MATERIAL SUPPLIED:
____________

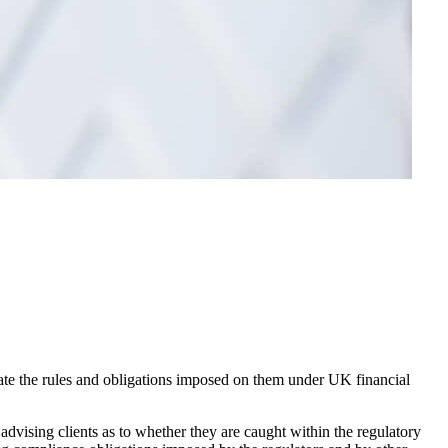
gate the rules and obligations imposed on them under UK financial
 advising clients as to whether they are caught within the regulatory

____________

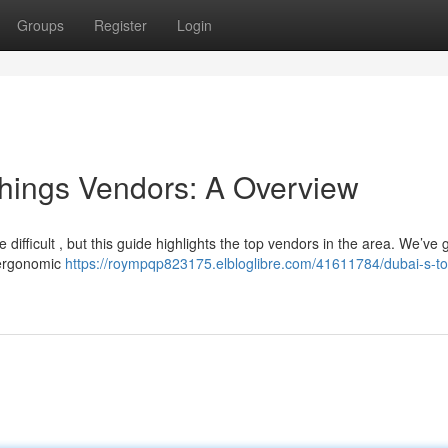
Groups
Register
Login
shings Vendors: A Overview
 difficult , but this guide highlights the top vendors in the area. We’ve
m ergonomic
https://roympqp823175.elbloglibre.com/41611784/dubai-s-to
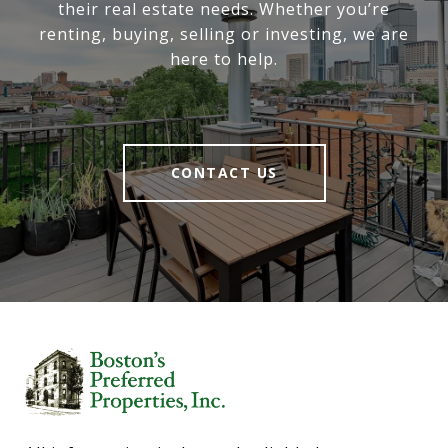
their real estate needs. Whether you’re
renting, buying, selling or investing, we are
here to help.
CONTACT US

____________

TO DO: Copy the lines from the one with "gate the rules" to the one with "advising clients as", both included, keeping every character as it is.

WRITTEN ANSWER:
gate the rules and obligations imposed on them under UK financial
 advising clients as to whether they are caught within the regulatory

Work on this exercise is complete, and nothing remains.